=== Try it ===
Look below for the line containing "left knee: (305, 592)" and the line containing "left knee: (1161, 547)"; repeat exactly those two lines and all lines between them, and nothing else.

Named joint coordinates
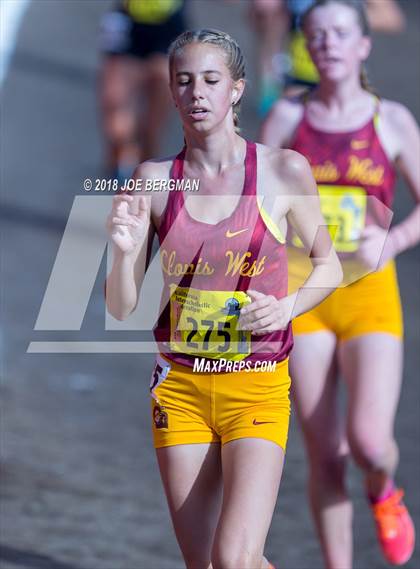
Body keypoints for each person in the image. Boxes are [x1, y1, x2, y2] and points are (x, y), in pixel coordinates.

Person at [105, 28, 342, 569]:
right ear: (170, 91)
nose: (197, 93)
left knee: (235, 557)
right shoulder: (153, 180)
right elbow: (121, 307)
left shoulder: (283, 171)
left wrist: (286, 308)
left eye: (211, 80)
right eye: (184, 81)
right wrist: (122, 254)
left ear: (236, 89)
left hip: (256, 387)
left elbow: (329, 264)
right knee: (205, 564)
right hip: (181, 390)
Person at [260, 1, 419, 567]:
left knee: (370, 442)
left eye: (340, 33)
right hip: (304, 294)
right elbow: (259, 207)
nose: (327, 43)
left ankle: (382, 488)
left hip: (369, 291)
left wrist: (393, 241)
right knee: (325, 453)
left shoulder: (391, 121)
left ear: (362, 46)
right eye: (316, 34)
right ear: (306, 45)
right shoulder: (285, 119)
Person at [99, 0, 187, 182]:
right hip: (127, 24)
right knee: (114, 109)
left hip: (168, 29)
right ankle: (119, 161)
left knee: (151, 130)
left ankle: (144, 177)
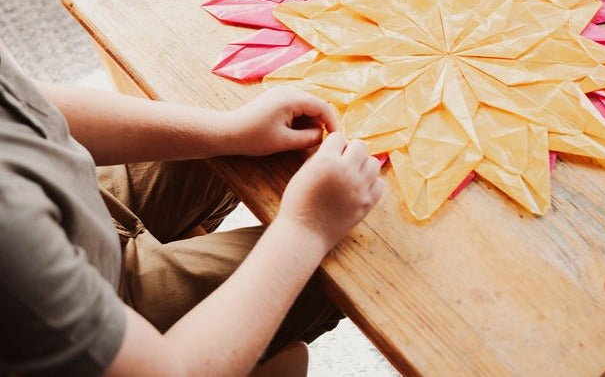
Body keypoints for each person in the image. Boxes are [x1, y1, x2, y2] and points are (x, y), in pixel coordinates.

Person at [0, 43, 384, 376]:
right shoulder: (13, 245)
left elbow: (32, 104)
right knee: (350, 268)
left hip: (74, 206)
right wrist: (306, 229)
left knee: (242, 158)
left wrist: (230, 131)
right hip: (99, 317)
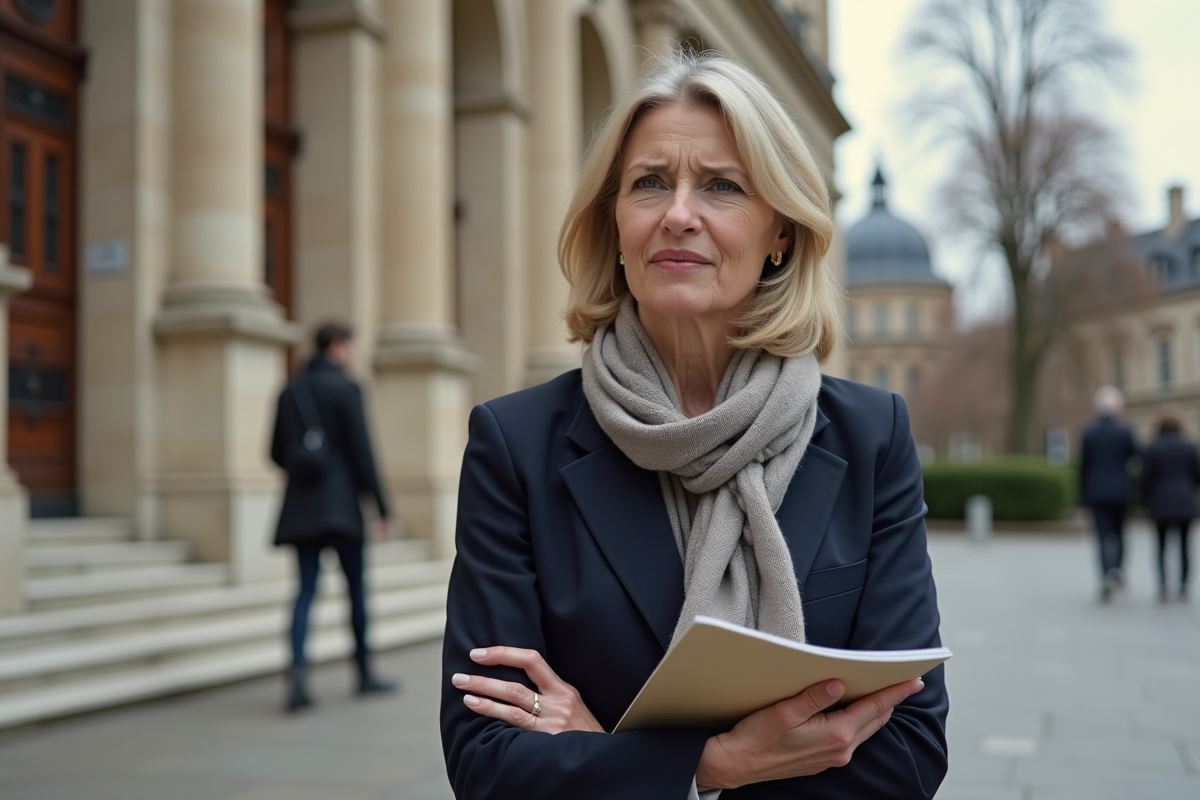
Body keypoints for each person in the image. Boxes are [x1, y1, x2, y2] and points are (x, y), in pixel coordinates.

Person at [440, 52, 948, 798]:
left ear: (780, 231)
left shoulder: (870, 435)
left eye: (721, 185)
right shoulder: (516, 444)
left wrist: (614, 756)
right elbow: (485, 758)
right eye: (649, 183)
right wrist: (711, 767)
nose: (679, 212)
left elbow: (908, 750)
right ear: (614, 225)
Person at [270, 322, 397, 712]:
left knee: (305, 592)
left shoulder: (291, 391)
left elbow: (274, 452)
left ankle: (297, 677)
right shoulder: (347, 387)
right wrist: (382, 505)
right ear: (339, 347)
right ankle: (363, 672)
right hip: (342, 507)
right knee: (355, 591)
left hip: (302, 507)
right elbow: (363, 450)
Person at [1079, 386, 1140, 603]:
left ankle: (1107, 574)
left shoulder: (1089, 432)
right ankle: (1118, 571)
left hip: (1097, 492)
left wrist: (1082, 496)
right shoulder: (1125, 431)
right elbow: (1137, 457)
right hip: (1121, 491)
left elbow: (1083, 467)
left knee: (1102, 536)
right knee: (1120, 534)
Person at [1140, 413, 1199, 603]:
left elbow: (1146, 478)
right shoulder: (1189, 446)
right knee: (1184, 547)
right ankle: (1183, 586)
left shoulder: (1153, 448)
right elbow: (1197, 475)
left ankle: (1164, 585)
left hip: (1161, 502)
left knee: (1161, 547)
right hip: (1185, 501)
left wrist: (1146, 498)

=== Task output ===
left knee: (305, 592)
left shoulder: (291, 391)
left elbow: (274, 452)
left ankle: (297, 677)
right shoulder: (347, 387)
right wrist: (382, 505)
right ear: (339, 347)
right ankle: (363, 672)
right hip: (342, 507)
right knee: (355, 591)
left hip: (302, 507)
right elbow: (363, 450)
Person at [1079, 386, 1140, 603]:
left ankle: (1107, 574)
left shoulder: (1089, 432)
right ankle: (1118, 571)
left hip: (1097, 492)
left wrist: (1082, 496)
right shoulder: (1125, 431)
right elbow: (1137, 457)
right hip: (1121, 491)
left elbow: (1083, 467)
left knee: (1102, 536)
right knee: (1120, 534)
Person at [1140, 413, 1199, 603]:
left elbow: (1146, 478)
right shoulder: (1189, 446)
right knee: (1184, 547)
right ankle: (1183, 586)
left shoulder: (1153, 448)
right elbow: (1197, 475)
left ankle: (1164, 585)
left hip: (1161, 502)
left knee: (1161, 547)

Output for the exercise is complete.